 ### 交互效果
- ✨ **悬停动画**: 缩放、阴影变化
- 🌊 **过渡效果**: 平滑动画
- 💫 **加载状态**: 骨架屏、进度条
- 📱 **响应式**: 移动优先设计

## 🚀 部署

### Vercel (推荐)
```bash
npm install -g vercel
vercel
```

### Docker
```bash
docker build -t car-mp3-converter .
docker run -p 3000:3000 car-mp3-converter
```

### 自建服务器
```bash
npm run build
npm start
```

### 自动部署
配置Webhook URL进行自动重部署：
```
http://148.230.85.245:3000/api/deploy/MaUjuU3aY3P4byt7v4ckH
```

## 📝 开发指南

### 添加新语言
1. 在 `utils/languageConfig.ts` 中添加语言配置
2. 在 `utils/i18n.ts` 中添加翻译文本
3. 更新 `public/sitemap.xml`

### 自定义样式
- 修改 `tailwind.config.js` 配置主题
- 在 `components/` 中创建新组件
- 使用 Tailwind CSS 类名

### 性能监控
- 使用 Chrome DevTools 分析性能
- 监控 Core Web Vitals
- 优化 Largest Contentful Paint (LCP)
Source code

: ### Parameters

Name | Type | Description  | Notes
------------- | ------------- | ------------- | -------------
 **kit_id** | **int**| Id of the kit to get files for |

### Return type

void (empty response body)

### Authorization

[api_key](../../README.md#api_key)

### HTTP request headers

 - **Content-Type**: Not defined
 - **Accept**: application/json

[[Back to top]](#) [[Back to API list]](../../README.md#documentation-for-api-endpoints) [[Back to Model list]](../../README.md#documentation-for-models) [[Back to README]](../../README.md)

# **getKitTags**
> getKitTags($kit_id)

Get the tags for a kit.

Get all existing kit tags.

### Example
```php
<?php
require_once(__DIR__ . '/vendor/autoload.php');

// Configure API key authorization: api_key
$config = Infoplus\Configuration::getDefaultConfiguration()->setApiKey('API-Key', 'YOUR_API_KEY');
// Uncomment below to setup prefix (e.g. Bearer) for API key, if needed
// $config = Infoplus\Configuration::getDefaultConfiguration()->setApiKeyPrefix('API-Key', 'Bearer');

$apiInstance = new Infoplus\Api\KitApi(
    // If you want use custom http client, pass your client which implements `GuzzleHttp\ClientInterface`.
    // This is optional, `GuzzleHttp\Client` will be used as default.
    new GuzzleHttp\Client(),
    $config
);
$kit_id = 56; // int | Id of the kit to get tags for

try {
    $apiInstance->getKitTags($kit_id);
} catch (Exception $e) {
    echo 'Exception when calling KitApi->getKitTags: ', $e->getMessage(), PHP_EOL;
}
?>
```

▸ THE TASK
From the records above, copy every line that holds the word "KitApi".

▸ RESPONSE TO THIS EXERCISE
$apiInstance = new Infoplus\Api\KitApi(
    echo 'Exception when calling KitApi->getKitTags: ', $e->getMessage(), PHP_EOL;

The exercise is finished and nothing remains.